-- Dataset records follows --

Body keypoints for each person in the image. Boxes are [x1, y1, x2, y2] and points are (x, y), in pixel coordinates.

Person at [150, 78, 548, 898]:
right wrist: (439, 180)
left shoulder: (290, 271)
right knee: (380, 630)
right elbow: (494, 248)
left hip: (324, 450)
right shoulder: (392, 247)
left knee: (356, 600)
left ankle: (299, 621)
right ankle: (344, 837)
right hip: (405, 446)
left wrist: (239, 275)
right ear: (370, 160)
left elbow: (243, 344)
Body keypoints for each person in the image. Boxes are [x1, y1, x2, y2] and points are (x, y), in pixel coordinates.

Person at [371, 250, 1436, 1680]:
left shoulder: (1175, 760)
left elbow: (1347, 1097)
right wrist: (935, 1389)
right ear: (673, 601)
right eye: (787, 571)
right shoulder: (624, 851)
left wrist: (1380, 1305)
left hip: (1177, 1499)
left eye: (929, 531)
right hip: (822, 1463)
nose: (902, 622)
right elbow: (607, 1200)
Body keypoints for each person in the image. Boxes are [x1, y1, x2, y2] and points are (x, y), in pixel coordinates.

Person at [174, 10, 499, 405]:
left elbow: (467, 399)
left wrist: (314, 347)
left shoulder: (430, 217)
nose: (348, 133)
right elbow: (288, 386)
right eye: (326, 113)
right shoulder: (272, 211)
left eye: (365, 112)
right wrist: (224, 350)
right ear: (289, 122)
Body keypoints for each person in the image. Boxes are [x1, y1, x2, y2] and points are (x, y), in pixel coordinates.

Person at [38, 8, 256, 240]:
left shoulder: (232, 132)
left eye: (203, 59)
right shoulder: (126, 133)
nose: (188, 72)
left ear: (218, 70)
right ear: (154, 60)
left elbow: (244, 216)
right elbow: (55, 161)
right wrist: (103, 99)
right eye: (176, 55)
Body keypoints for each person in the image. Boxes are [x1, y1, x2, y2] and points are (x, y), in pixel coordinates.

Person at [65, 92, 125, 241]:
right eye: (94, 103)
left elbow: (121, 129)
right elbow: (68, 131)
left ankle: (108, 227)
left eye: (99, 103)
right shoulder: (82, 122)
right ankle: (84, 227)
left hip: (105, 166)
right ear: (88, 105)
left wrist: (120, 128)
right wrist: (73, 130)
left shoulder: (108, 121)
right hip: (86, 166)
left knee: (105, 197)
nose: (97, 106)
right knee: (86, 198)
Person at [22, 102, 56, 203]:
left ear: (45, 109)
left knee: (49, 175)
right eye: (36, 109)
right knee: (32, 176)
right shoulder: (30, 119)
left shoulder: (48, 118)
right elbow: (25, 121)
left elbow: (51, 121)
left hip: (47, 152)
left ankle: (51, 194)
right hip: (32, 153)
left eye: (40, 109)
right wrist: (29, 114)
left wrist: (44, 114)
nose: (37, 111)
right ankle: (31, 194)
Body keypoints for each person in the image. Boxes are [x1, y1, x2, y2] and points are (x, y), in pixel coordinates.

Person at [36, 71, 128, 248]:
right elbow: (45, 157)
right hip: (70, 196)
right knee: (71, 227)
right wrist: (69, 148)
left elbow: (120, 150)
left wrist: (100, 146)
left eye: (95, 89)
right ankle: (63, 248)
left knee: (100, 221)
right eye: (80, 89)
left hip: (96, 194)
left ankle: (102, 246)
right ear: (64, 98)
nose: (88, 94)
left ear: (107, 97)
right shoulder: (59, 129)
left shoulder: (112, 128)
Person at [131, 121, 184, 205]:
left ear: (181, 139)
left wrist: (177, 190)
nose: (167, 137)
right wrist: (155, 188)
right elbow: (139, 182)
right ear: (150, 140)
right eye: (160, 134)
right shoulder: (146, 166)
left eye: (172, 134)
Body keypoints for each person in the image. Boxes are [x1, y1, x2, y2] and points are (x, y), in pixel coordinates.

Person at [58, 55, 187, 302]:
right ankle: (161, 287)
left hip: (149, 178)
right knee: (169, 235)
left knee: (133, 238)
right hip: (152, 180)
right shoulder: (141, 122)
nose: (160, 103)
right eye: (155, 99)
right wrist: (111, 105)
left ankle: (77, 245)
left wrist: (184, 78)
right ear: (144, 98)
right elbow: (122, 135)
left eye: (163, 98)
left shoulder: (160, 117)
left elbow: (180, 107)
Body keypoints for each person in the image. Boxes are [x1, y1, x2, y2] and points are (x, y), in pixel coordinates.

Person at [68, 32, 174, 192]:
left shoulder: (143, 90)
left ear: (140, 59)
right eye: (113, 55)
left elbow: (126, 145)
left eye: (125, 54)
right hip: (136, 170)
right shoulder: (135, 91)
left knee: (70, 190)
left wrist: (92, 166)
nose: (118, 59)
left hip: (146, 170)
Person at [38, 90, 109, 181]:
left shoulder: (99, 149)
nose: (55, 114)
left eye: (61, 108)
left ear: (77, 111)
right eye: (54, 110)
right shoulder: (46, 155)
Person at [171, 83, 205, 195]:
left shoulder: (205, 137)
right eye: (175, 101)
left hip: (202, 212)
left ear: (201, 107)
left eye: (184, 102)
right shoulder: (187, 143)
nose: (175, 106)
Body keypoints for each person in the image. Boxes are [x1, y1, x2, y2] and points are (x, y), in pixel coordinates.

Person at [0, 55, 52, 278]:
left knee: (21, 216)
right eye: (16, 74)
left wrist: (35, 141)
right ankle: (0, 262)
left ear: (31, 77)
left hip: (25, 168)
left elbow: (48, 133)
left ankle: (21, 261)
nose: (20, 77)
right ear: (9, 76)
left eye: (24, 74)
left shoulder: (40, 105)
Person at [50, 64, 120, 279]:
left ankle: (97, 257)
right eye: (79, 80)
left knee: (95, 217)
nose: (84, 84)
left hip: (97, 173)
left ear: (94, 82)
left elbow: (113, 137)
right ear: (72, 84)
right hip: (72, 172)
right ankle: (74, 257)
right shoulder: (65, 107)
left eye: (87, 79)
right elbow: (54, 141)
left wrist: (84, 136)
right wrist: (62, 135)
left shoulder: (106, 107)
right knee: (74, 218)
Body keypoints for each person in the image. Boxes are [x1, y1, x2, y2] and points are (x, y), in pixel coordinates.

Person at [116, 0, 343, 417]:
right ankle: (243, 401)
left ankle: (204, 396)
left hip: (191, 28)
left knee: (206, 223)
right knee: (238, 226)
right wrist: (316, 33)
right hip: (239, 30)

-- Dataset records concluded --

Aim of the task - Every record must be transcribed exactly, with no line skipped.

Answer box -
Body keypoints for each person in the image. Boxes are [x1, y1, x2, y2] and points are (x, y), in pixel coordinates.

Person at [150, 78, 548, 898]:
right wrist: (439, 180)
left shoulder: (290, 271)
right knee: (380, 630)
right elbow: (494, 248)
left hip: (324, 450)
right shoulder: (392, 247)
left knee: (356, 600)
left ankle: (299, 621)
right ankle: (344, 837)
right hip: (405, 446)
left wrist: (239, 275)
right ear: (370, 160)
left elbow: (243, 344)
Body keypoints for each person in the image. Boxes are [x1, y1, x2, y2] and points are (x, y), in pixel coordinates.

Person at [371, 250, 1436, 1680]:
left shoulder: (1175, 760)
left elbow: (1347, 1097)
right wrist: (935, 1389)
right ear: (673, 601)
right eye: (787, 571)
right shoulder: (624, 851)
left wrist: (1380, 1305)
left hip: (1177, 1499)
left eye: (929, 531)
right hip: (822, 1463)
nose: (902, 622)
right elbow: (607, 1200)
Body keypoints for each person in the image. Boxes are [x1, y1, x2, y2] and points are (x, y), in pixel coordinates.

Person at [174, 10, 499, 405]:
left elbow: (467, 399)
left wrist: (314, 347)
left shoulder: (430, 217)
nose: (348, 133)
right elbow: (288, 386)
right eye: (326, 113)
right shoulder: (272, 211)
left eye: (365, 112)
right wrist: (224, 350)
right ear: (289, 122)
Body keypoints for each person in the image. Boxes are [x1, y1, x2, y2] and points are (x, y), in pixel coordinates.

Person at [38, 8, 256, 240]:
left shoulder: (232, 132)
left eye: (203, 59)
right shoulder: (126, 133)
nose: (188, 72)
left ear: (218, 70)
right ear: (154, 60)
left elbow: (244, 216)
right elbow: (55, 161)
right wrist: (103, 99)
right eye: (176, 55)
Body keypoints for each person in the image. Boxes are [x1, y1, x2, y2] and points are (x, y), in pixel coordinates.

Person at [65, 92, 125, 241]:
right eye: (94, 103)
left elbow: (121, 129)
right elbow: (68, 131)
left ankle: (108, 227)
left eye: (99, 103)
right shoulder: (82, 122)
right ankle: (84, 227)
left hip: (105, 166)
right ear: (88, 105)
left wrist: (120, 128)
right wrist: (73, 130)
left shoulder: (108, 121)
right hip: (86, 166)
left knee: (105, 197)
nose: (97, 106)
right knee: (86, 198)
Person at [22, 102, 56, 203]:
left ear: (45, 109)
left knee: (49, 175)
right eye: (36, 109)
right knee: (32, 176)
right shoulder: (30, 119)
left shoulder: (48, 118)
right elbow: (25, 121)
left elbow: (51, 121)
left hip: (47, 152)
left ankle: (51, 194)
right hip: (32, 153)
left eye: (40, 109)
right wrist: (29, 114)
left wrist: (44, 114)
nose: (37, 111)
right ankle: (31, 194)
Body keypoints for each person in the image. Boxes are [x1, y1, x2, y2] and points are (x, y), in pixel coordinates.

Person at [36, 71, 128, 248]:
right elbow: (45, 157)
right hip: (70, 196)
right knee: (71, 227)
right wrist: (69, 148)
left elbow: (120, 150)
left wrist: (100, 146)
left eye: (95, 89)
right ankle: (63, 248)
left knee: (100, 221)
right eye: (80, 89)
left hip: (96, 194)
left ankle: (102, 246)
right ear: (64, 98)
nose: (88, 94)
left ear: (107, 97)
right shoulder: (59, 129)
left shoulder: (112, 128)
Person at [131, 121, 184, 205]:
left ear: (181, 139)
left wrist: (177, 190)
nose: (167, 137)
right wrist: (155, 188)
right elbow: (139, 182)
right ear: (150, 140)
right eye: (160, 134)
right shoulder: (146, 166)
left eye: (172, 134)
Body keypoints for each person in the image. Boxes are [x1, y1, x2, y2] and points are (x, y), in pixel coordinates.

Person at [58, 55, 187, 302]:
right ankle: (161, 287)
left hip: (149, 178)
right knee: (169, 235)
left knee: (133, 238)
right hip: (152, 180)
right shoulder: (141, 122)
nose: (160, 103)
right eye: (155, 99)
right wrist: (111, 105)
left ankle: (77, 245)
left wrist: (184, 78)
right ear: (144, 98)
right elbow: (122, 135)
left eye: (163, 98)
left shoulder: (160, 117)
left elbow: (180, 107)
Body keypoints for each person in the image. Boxes are [x1, y1, x2, y2] and points are (x, y), in pixel coordinates.

Person at [68, 32, 174, 192]:
left shoulder: (143, 90)
left ear: (140, 59)
right eye: (113, 55)
left elbow: (126, 145)
left eye: (125, 54)
right hip: (136, 170)
right shoulder: (135, 91)
left knee: (70, 190)
left wrist: (92, 166)
nose: (118, 59)
left hip: (146, 170)
Person at [38, 90, 109, 181]:
left shoulder: (99, 149)
nose: (55, 114)
left eye: (61, 108)
left ear: (77, 111)
right eye: (54, 110)
right shoulder: (46, 155)
Person at [171, 83, 205, 195]:
left shoulder: (205, 137)
right eye: (175, 101)
left hip: (202, 212)
left ear: (201, 107)
left eye: (184, 102)
right shoulder: (187, 143)
nose: (175, 106)
Body keypoints for each person in the image. Boxes are [x1, y1, x2, y2] and points are (x, y), in pixel coordinates.

Person at [0, 55, 52, 278]:
left knee: (21, 216)
right eye: (16, 74)
left wrist: (35, 141)
right ankle: (0, 262)
left ear: (31, 77)
left hip: (25, 168)
left elbow: (48, 133)
left ankle: (21, 261)
nose: (20, 77)
right ear: (9, 76)
left eye: (24, 74)
left shoulder: (40, 105)
Person at [50, 64, 120, 279]:
left ankle: (97, 257)
right eye: (79, 80)
left knee: (95, 217)
nose: (84, 84)
left hip: (97, 173)
left ear: (94, 82)
left elbow: (113, 137)
right ear: (72, 84)
right hip: (72, 172)
right ankle: (74, 257)
right shoulder: (65, 107)
left eye: (87, 79)
right elbow: (54, 141)
left wrist: (84, 136)
right wrist: (62, 135)
left shoulder: (106, 107)
right knee: (74, 218)
Body keypoints for each person in the image. Boxes are [x1, y1, x2, y2] and points are (x, y), in pixel coordinates.

Person at [116, 0, 343, 417]:
right ankle: (243, 401)
left ankle: (204, 396)
left hip: (191, 28)
left knee: (206, 223)
right knee: (238, 226)
right wrist: (316, 33)
right hip: (239, 30)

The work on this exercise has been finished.